My shortbread can be a bit hit and miss...but as with all home baking, things have to be pretty bad before no one eats it.
I use Delia's recipe, but instead of rolling it out into a circle, I roll it into a long sausage shape , chill it in the fridge for about half an hour then slice it into rounds. (If I have the time I also sometimes press some demerara sugar into the sides of the sausage before slicing).
Then you bake them for about 15 minutes....but you have to keep an eye on them as the time they take depends on the thickness of your slices. Also depends on how brown you like your shortie. We tend to prefer it really pale, so I get it out sharpish....also you can always put it back in if you think you've undercooked it, not so easy to get it back if you've overbrowned it...still , as I said...things have to be pretty bad before we don't eat them.

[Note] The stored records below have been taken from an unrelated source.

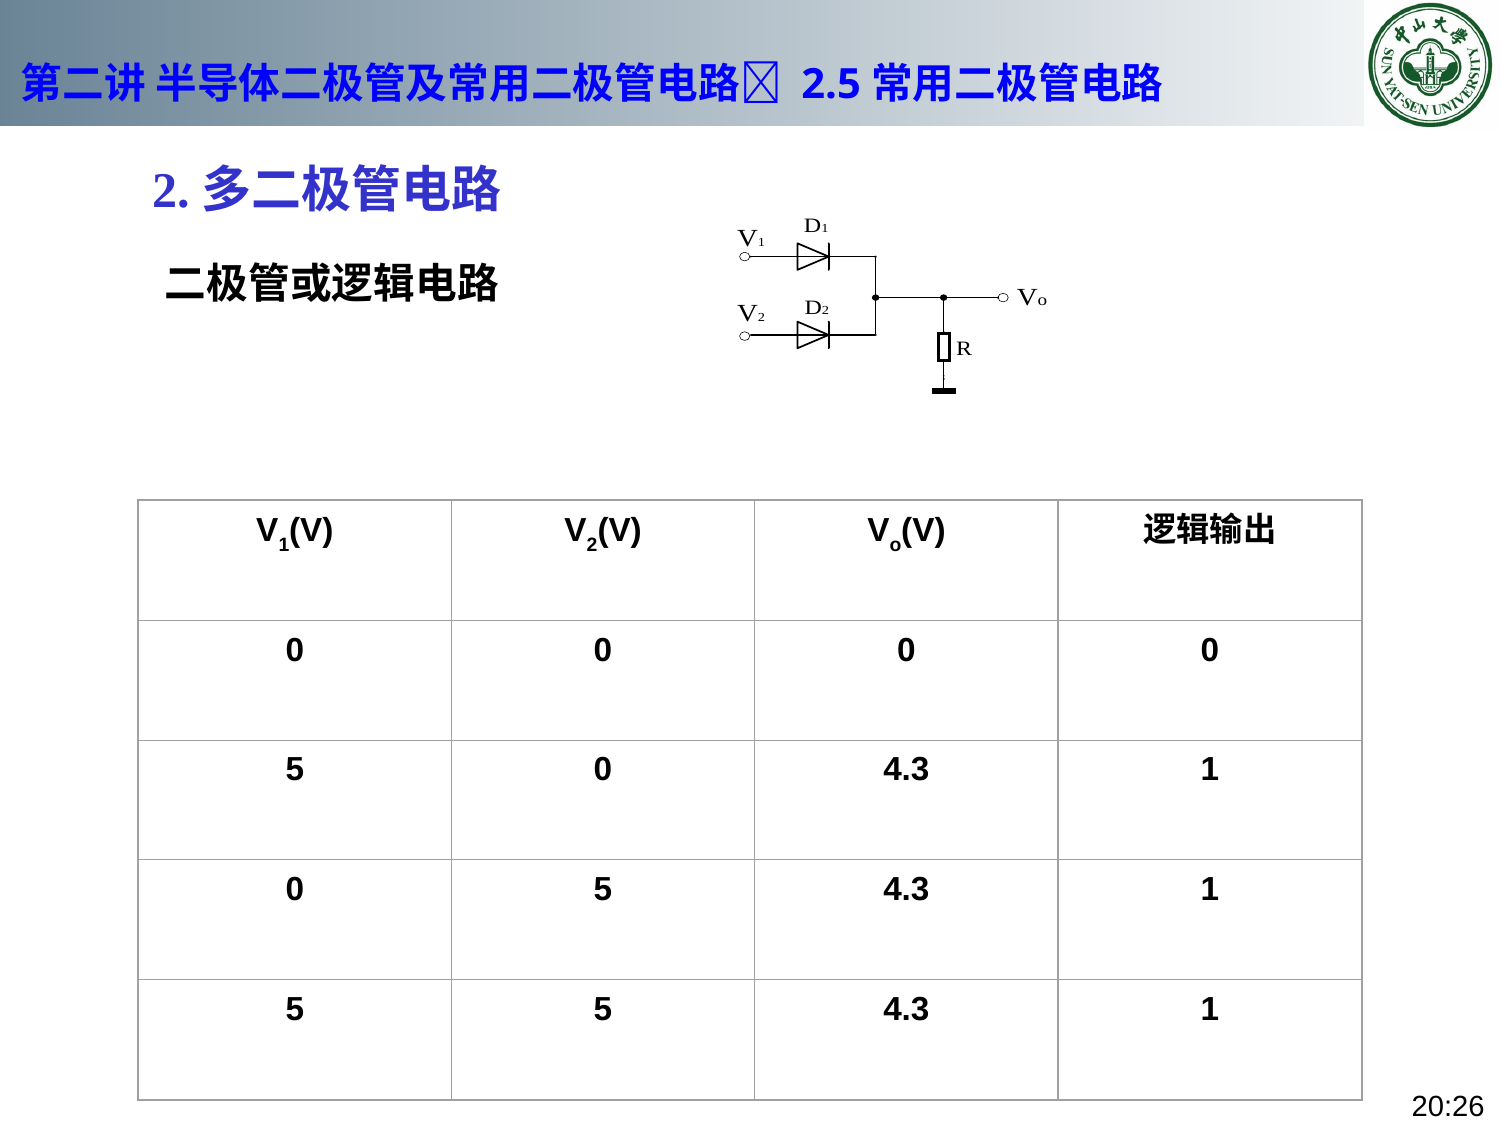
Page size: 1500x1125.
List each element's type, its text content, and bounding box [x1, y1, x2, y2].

picture [1364, 0, 1500, 130]
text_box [702, 196, 1081, 474]
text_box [137, 499, 1363, 1100]
text_box 2.多二极管电路 [137, 149, 1038, 225]
title 第二讲 半导体二极管及常用二极管电路 2.5常用二极管电路 [5, 38, 1194, 126]
text_box 二极管或逻辑电路 [149, 249, 600, 315]
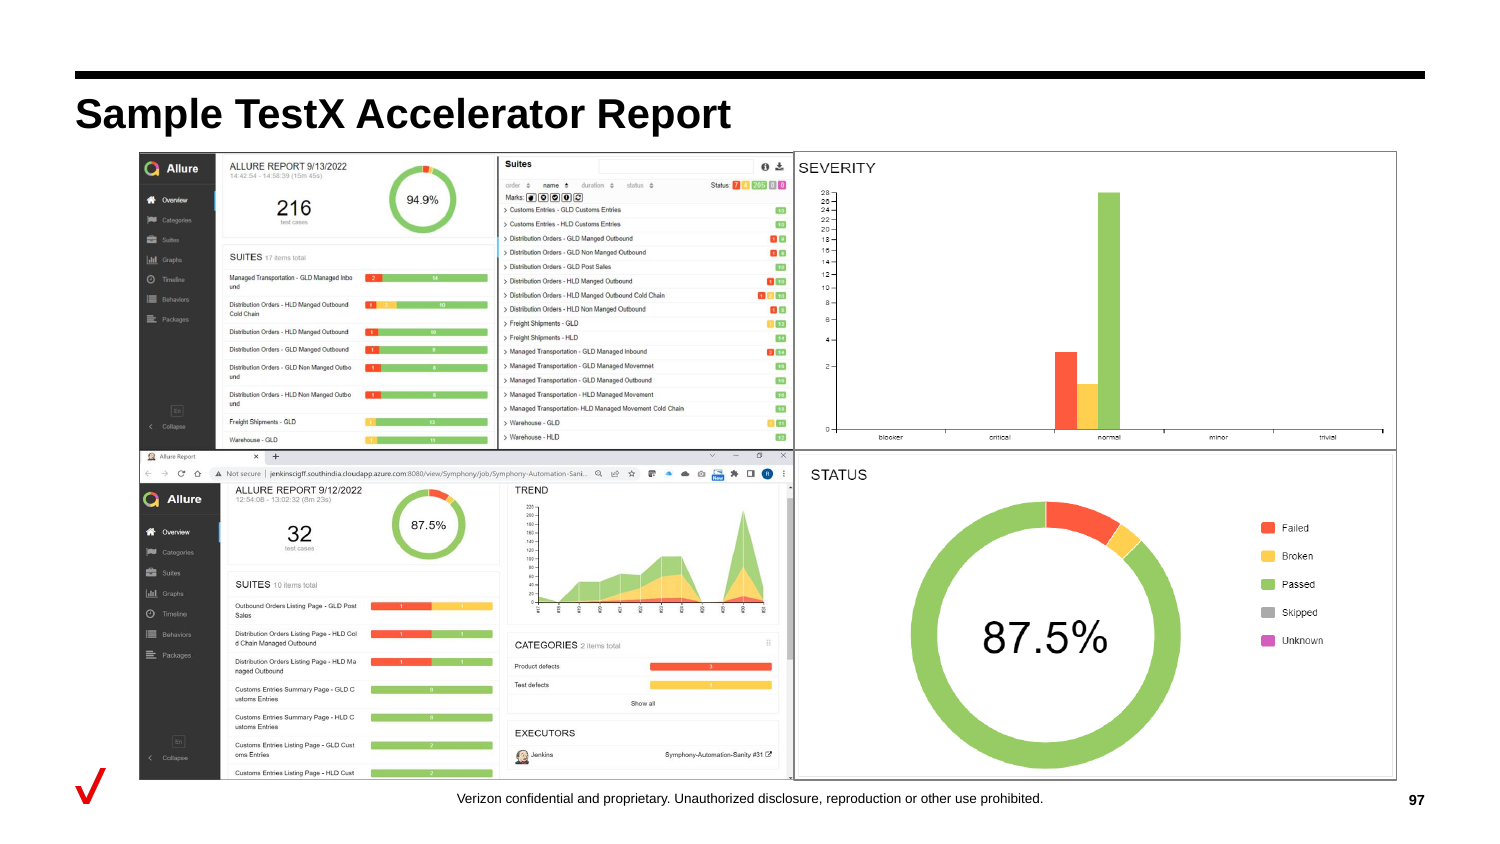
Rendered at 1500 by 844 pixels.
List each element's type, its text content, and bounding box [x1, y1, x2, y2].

picture [57, 750, 124, 822]
slide_number ‹#› [1387, 771, 1425, 809]
title Sample TestX Accelerator Report [75, 96, 1238, 191]
picture [138, 152, 1396, 780]
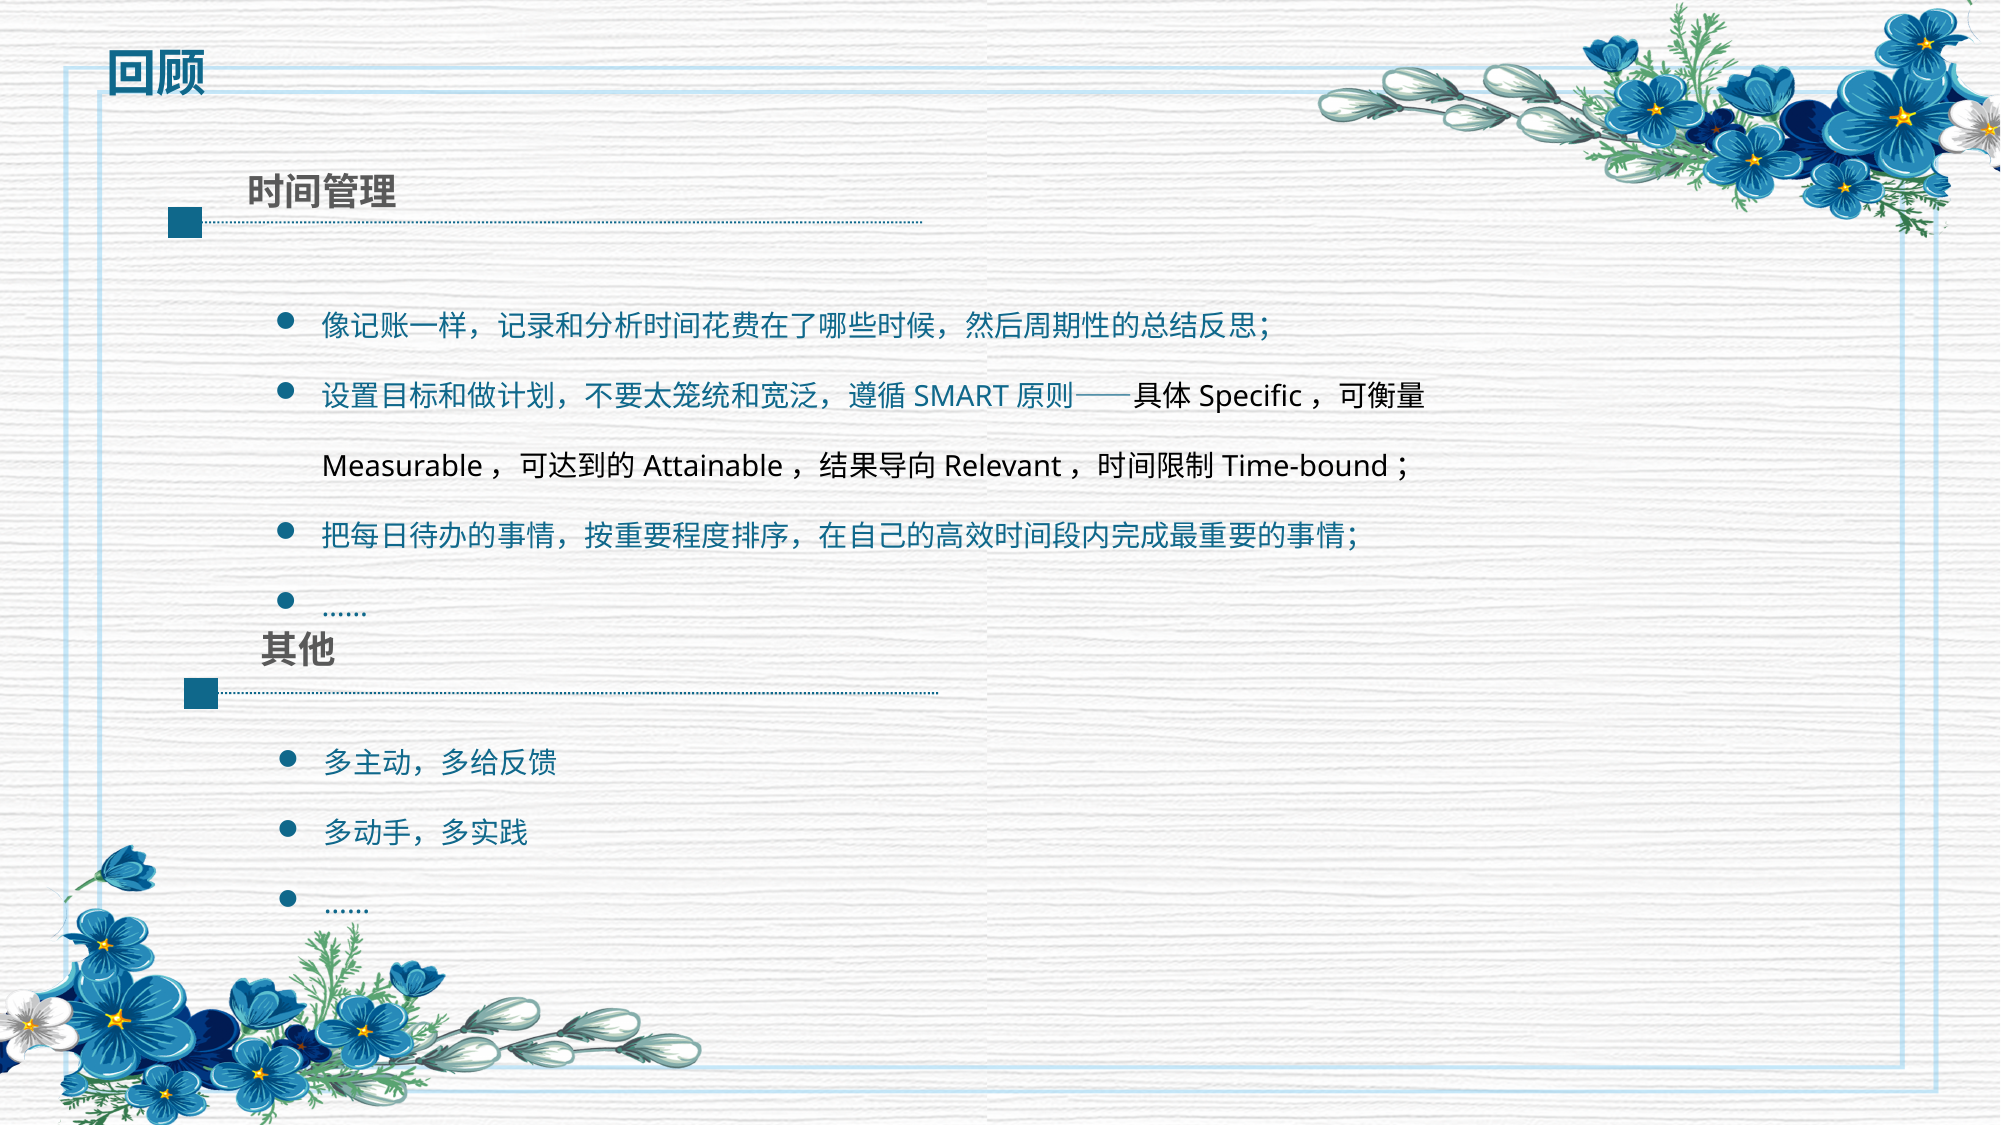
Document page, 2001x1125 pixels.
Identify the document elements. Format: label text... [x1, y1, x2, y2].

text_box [184, 678, 940, 708]
text_box 回顾 [90, 33, 349, 117]
picture [0, 0, 2001, 1125]
text_box 多主动，多给反馈 多动手，多实践 …… [187, 708, 743, 927]
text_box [168, 207, 924, 237]
text_box 时间管理 [232, 160, 987, 221]
text_box 其他 [245, 618, 1000, 679]
text_box 像记账一样，记录和分析时间花费在了哪些时候，然后周期性的总结反思； 设置目标和做计划，不要太笼统和宽泛，遵循SMART原则——具体Specific，可衡量Measurable，可达到的Attainable，结果导向Relevant，时间限制Time-bound； 把每日待办的事情，按重要程度排序，在自己的高效时间段内完成最重要的事情； …… [184, 264, 1536, 630]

That's what it says, I don't put them at the top of the oven only half way, The recipe book says bake in a moderate oven for 25 to 30min until pale golden in colour it's a while since I made any (on a diet), but this is the only one I've used and they've always turned out crumbly.
Told ya it wasnt easy to perfect
I cant even open a packet without a knife - usually slicing myself as well......ageism - time I was put down ;)
Packets are getting harder to open tambourine, the childproof aspirin bottles are worst. Dont give up we got to stick together with this age thing.
foolproof recipe:
6oz plain flour and the same of butter, and 5 tablespoons of caster sugar
mix together, it will be a stiff dough. Place in a buttered 9 inch tin, prick with a fork and bake for 30-40 mins, gas 2, (150c) It should be pale but crisp.
My wife tells me that a common fault is "overworking" the mixture.She says you should make it and then gently form the biscuit shapes.If overworked the mixture CAN make hard shortbread.